■ **Provided passage**
--
What are the consequences of immutable classes with references to mutable classes?
- by glenviewjeff
I've recently begun adopting the best practice of designing my classes to be immutable per Effective Java [Bloch2008]. I have a series of interrelated questions about degrees of mutability and their consequences.
I have run into situations where a (Java) class I implemented is only "internally immutable" because it uses references to other mutable classes. In this case, the class under development appears from the external environment to have state.
Do any of the benefits (see below) of immutable classes hold true even by only "internally immutable" classes?
Is there an accepted term for the
aforementioned "internal mutability"?
Wikipedia's immutable object
page uses the unsourced term
"deep immutability" to describe an
object whose references are also
immutable.
Is the distinction between mutability and
side-effect-ness/state important?
--
■ **Supplied data**

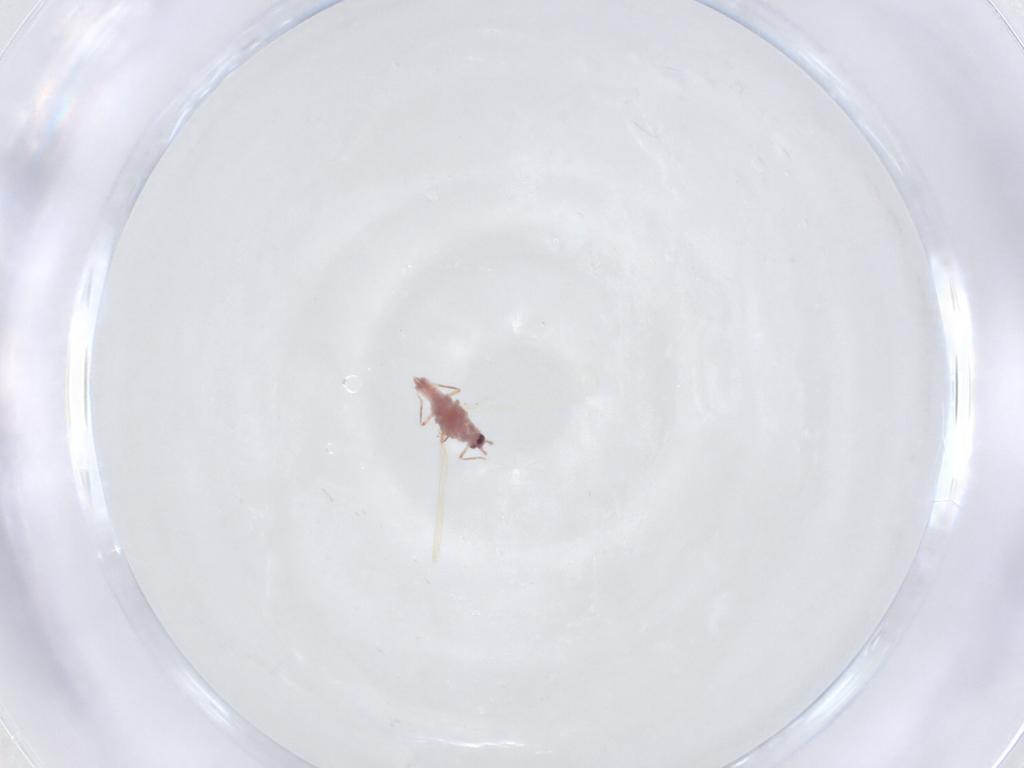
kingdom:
--
■ **Exercise set**
A: In the post on immutable classes, why does the author call the Java class only "internally immutable"? Answer in one to three sentences.
B: Pick up the post on immutable classes right after its final question and keep writing it.

■ **Task-by-task results**
A: The class uses references to other mutable classes. Because of this, it appears from the external environment to have state, even though the class itself is designed to be immutable.

B:
Josh Bloch lists the following benefits of immutable classes:
are simple to construct, test, and
use
are automatically thread-safe and
have no synchronization issues
do not need a copy constructor
do not need an implementation of
clone
allow hashCode to use lazy
initialization, and to cache its
return value
do not need to be copied defensively
when used as a field
make good Map keys and Set elements
(these objects must not change state
while in the collection)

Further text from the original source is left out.